** Requirement **
Rewrite the rows from the line with "Document page, 1500x1125 pixels." through the end of the rows, including both ends, with "Identify" replaced by "Detect" and everything else unchanged.

╭─ Given entries

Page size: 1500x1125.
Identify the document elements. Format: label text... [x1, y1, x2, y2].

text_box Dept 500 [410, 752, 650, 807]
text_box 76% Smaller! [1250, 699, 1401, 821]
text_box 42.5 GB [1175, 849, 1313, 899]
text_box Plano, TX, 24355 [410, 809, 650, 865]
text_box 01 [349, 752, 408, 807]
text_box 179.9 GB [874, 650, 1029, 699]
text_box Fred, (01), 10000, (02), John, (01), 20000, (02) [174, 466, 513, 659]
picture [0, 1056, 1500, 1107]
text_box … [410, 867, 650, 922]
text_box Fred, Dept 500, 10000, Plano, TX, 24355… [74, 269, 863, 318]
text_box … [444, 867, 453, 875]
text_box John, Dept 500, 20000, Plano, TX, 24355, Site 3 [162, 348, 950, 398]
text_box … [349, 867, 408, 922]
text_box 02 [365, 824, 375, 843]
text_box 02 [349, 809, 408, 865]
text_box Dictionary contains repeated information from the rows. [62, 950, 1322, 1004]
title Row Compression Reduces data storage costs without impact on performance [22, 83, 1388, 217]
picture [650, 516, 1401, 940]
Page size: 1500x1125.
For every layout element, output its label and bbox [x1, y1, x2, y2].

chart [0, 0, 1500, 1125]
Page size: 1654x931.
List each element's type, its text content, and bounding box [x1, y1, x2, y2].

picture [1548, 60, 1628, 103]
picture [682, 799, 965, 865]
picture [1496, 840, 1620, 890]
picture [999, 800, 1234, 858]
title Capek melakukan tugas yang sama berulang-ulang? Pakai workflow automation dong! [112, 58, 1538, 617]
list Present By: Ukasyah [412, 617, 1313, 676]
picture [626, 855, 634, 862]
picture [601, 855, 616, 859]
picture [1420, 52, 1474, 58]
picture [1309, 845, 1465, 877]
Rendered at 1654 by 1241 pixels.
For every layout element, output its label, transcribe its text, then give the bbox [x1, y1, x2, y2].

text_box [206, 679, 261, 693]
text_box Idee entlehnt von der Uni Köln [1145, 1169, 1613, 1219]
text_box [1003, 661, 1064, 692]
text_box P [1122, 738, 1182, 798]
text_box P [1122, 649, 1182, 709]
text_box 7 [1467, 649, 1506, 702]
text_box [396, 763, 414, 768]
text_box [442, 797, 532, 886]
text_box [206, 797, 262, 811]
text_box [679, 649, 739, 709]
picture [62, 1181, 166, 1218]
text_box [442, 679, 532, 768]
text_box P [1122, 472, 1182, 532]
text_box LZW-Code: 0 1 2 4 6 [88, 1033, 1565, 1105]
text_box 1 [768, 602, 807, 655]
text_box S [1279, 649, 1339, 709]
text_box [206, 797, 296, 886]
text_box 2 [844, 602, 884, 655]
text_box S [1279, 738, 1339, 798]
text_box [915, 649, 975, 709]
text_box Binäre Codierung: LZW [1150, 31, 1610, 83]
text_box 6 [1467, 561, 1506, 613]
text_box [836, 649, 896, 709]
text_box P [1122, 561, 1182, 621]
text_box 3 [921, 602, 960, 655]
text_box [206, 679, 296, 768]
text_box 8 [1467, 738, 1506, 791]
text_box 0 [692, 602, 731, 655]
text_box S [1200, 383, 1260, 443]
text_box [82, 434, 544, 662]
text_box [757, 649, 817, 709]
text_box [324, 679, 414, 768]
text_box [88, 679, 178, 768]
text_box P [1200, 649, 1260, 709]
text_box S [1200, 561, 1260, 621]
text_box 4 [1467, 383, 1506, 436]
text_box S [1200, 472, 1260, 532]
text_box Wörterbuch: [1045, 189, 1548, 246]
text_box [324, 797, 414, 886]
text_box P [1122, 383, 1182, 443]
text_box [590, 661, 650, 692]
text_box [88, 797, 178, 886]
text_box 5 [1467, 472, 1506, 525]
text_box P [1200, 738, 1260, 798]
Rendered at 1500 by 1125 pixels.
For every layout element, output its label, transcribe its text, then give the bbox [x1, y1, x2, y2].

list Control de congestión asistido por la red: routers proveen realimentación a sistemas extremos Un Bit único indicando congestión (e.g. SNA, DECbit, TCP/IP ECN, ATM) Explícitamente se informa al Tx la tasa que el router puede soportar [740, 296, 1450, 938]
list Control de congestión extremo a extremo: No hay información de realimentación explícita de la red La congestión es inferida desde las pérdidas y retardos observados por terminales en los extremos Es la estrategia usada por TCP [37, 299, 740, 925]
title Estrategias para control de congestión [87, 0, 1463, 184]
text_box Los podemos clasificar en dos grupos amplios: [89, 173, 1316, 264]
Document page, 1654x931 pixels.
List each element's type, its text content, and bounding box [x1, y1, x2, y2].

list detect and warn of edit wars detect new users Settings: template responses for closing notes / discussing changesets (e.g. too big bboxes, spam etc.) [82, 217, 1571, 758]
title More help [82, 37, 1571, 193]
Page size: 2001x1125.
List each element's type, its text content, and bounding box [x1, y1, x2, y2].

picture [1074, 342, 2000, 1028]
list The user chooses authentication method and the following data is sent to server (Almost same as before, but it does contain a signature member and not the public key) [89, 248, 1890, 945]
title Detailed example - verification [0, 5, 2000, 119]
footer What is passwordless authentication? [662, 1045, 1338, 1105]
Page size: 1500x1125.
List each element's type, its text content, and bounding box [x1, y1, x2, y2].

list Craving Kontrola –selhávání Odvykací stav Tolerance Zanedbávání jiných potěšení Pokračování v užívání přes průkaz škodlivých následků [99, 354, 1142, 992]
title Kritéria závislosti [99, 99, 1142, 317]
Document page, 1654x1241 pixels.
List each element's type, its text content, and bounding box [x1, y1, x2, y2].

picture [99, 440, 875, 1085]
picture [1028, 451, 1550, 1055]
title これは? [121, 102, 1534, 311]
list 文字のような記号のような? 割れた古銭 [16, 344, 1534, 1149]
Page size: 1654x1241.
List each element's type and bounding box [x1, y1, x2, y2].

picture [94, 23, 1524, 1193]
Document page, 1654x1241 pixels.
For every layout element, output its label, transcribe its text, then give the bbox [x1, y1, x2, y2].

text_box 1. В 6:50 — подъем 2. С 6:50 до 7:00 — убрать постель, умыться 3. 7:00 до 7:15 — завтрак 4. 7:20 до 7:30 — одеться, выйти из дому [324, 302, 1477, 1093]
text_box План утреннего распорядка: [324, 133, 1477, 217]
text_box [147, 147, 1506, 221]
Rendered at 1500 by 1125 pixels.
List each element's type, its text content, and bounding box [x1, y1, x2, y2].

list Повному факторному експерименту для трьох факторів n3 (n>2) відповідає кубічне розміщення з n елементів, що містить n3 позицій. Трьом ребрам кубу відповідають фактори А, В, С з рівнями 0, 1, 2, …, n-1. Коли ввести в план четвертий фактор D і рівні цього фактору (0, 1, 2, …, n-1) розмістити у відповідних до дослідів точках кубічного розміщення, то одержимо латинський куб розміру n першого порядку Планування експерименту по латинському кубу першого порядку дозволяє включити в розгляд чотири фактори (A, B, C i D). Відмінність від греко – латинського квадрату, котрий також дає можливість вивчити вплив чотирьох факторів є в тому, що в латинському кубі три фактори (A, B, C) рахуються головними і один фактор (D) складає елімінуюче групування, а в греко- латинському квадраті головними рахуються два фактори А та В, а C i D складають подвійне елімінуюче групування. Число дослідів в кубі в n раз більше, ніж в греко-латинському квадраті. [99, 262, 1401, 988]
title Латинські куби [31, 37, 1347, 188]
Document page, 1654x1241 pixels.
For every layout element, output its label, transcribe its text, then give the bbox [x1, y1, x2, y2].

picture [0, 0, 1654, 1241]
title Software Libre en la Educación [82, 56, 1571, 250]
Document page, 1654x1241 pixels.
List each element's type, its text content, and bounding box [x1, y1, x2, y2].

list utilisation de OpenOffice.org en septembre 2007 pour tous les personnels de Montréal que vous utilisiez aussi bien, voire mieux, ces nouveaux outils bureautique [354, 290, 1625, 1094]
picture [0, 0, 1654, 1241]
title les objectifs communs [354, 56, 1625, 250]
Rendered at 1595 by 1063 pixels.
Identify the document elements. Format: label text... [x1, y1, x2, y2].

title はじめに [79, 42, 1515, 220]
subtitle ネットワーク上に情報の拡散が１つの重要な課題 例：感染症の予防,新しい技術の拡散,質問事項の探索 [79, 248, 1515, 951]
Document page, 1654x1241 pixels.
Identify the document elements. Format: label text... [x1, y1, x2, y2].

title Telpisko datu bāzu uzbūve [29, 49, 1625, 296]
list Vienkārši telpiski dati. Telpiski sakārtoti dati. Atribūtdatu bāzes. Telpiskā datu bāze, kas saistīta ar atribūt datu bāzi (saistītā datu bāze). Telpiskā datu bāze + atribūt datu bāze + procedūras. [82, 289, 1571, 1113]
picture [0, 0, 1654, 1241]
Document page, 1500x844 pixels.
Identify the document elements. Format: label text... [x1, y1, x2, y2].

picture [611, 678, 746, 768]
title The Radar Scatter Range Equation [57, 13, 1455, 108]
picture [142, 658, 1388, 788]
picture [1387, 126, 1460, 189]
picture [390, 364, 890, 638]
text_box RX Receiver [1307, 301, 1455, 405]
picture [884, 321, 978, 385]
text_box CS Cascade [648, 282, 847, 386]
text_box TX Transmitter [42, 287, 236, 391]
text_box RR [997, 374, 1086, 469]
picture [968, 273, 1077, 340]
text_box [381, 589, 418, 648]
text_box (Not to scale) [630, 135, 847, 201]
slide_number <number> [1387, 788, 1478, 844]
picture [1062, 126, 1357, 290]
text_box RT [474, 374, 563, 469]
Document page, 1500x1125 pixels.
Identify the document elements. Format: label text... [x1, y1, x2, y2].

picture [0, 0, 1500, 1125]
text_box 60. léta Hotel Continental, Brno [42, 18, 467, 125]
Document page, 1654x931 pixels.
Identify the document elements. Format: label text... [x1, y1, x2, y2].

╰─

** Response to the task **
Document page, 1500x1125 pixels.
Detect the document elements. Format: label text... [x1, y1, x2, y2].

picture [0, 0, 1500, 1125]
text_box 60. léta Hotel Continental, Brno [42, 18, 467, 125]
Document page, 1654x931 pixels.
Detect the document elements. Format: label text... [x1, y1, x2, y2].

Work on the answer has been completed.